What is required: Give back exactly the lines of the material below, starting with the line with "<source format=kicad_sch>" and going on through the line with "(junction (at 146.05 93.98)".

Input material:
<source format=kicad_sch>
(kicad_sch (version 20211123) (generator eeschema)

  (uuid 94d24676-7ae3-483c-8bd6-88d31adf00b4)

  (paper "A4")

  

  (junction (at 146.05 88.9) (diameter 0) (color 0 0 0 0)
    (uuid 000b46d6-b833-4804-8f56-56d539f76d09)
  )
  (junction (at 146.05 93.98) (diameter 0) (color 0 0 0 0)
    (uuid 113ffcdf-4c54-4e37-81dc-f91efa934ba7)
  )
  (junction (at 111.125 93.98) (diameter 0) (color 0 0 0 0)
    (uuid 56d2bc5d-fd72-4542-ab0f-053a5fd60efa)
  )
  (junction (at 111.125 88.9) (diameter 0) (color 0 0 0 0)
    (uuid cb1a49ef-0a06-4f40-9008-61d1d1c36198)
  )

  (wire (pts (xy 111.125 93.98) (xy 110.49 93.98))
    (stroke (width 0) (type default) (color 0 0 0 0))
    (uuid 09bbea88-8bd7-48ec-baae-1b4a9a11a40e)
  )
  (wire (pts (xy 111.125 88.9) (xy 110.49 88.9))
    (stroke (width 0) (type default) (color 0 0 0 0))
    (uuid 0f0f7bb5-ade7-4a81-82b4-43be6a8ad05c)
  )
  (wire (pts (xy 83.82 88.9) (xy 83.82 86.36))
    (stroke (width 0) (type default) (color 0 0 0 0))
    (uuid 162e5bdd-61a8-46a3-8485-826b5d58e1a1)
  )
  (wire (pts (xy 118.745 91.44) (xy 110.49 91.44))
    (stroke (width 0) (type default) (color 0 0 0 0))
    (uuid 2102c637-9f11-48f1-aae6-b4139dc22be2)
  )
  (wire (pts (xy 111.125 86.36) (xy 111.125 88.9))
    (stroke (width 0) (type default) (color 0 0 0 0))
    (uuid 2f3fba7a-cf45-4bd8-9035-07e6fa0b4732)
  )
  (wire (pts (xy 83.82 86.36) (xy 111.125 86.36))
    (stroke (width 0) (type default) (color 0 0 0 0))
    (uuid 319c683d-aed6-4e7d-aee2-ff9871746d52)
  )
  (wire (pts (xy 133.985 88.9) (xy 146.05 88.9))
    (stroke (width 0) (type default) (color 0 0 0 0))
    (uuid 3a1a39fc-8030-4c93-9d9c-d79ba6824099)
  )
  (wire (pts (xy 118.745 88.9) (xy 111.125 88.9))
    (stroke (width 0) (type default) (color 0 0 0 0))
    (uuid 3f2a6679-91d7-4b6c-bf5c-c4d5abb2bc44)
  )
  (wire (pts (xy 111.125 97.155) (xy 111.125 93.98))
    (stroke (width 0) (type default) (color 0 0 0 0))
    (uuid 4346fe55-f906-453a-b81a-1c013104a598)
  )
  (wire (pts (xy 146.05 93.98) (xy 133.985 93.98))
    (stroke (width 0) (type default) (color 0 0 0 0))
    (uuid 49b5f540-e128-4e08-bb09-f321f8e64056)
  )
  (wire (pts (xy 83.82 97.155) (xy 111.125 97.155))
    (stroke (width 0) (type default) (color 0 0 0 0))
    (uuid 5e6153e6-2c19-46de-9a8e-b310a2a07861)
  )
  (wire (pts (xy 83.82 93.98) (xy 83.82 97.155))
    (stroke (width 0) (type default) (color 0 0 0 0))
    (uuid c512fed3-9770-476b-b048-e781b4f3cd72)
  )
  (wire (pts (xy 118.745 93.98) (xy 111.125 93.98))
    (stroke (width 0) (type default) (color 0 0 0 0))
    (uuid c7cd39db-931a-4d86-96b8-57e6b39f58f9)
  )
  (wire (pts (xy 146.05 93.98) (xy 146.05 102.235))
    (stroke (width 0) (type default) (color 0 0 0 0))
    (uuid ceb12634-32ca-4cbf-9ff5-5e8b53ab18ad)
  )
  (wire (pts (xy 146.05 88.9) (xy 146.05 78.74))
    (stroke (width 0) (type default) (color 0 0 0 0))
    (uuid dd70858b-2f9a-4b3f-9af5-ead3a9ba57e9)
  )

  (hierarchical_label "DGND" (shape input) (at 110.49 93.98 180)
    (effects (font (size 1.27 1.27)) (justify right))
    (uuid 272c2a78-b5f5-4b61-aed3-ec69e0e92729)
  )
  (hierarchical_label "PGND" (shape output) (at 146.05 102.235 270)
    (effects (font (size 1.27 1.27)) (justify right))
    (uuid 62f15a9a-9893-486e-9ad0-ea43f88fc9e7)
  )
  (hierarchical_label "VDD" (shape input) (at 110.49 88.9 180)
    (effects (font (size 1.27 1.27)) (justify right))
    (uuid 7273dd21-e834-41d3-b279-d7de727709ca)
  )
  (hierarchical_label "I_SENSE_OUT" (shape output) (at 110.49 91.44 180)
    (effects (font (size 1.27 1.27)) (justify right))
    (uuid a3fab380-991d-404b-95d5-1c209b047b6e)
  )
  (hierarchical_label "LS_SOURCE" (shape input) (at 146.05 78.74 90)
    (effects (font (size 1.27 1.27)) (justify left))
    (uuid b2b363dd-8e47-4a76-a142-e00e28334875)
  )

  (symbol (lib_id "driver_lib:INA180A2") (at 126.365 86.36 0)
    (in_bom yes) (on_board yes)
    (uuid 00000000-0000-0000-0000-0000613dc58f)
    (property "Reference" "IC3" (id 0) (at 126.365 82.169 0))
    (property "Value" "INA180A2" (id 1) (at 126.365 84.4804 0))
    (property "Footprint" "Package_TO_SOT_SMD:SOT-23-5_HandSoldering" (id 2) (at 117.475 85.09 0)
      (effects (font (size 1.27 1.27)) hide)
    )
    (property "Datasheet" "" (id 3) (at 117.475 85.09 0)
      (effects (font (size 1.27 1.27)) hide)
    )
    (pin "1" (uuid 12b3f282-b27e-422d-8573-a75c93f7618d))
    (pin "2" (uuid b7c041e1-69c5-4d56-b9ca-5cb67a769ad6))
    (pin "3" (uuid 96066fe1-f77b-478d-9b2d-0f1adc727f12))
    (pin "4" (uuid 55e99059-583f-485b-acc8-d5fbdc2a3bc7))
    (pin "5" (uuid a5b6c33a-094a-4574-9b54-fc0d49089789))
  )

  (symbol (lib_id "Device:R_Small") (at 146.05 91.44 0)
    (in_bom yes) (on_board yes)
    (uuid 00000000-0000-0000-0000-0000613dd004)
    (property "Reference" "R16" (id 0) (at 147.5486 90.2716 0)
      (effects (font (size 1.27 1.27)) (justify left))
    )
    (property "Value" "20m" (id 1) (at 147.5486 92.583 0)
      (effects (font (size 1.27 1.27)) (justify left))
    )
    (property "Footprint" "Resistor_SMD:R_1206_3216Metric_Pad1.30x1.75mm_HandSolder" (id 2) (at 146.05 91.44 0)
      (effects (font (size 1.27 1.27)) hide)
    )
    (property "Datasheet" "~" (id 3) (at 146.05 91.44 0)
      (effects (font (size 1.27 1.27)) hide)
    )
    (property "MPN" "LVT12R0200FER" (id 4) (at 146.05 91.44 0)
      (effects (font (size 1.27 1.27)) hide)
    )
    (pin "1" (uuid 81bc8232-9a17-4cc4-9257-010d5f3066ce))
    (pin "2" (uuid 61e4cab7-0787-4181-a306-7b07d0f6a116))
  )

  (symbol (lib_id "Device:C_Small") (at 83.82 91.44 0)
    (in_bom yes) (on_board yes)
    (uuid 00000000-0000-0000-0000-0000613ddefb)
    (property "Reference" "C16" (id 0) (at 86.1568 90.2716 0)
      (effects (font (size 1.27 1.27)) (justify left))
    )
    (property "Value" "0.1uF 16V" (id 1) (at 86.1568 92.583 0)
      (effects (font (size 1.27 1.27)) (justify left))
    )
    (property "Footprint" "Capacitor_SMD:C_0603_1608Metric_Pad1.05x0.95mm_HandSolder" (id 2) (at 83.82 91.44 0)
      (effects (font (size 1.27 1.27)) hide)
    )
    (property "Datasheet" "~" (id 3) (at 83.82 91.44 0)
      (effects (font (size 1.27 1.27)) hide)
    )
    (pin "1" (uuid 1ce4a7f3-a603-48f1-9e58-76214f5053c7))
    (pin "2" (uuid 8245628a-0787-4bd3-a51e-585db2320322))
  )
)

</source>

==

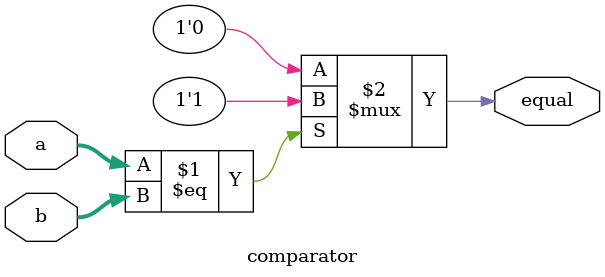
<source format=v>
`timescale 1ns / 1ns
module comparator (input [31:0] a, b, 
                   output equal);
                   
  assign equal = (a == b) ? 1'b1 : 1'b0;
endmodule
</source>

Exercise solution:
<source format=kicad_sch>
(kicad_sch (version 20211123) (generator eeschema)

  (uuid 94d24676-7ae3-483c-8bd6-88d31adf00b4)

  (paper "A4")

  

  (junction (at 146.05 88.9) (diameter 0) (color 0 0 0 0)
    (uuid 000b46d6-b833-4804-8f56-56d539f76d09)
  )
  (junction (at 146.05 93.98) (diameter 0) (color 0 0 0 0)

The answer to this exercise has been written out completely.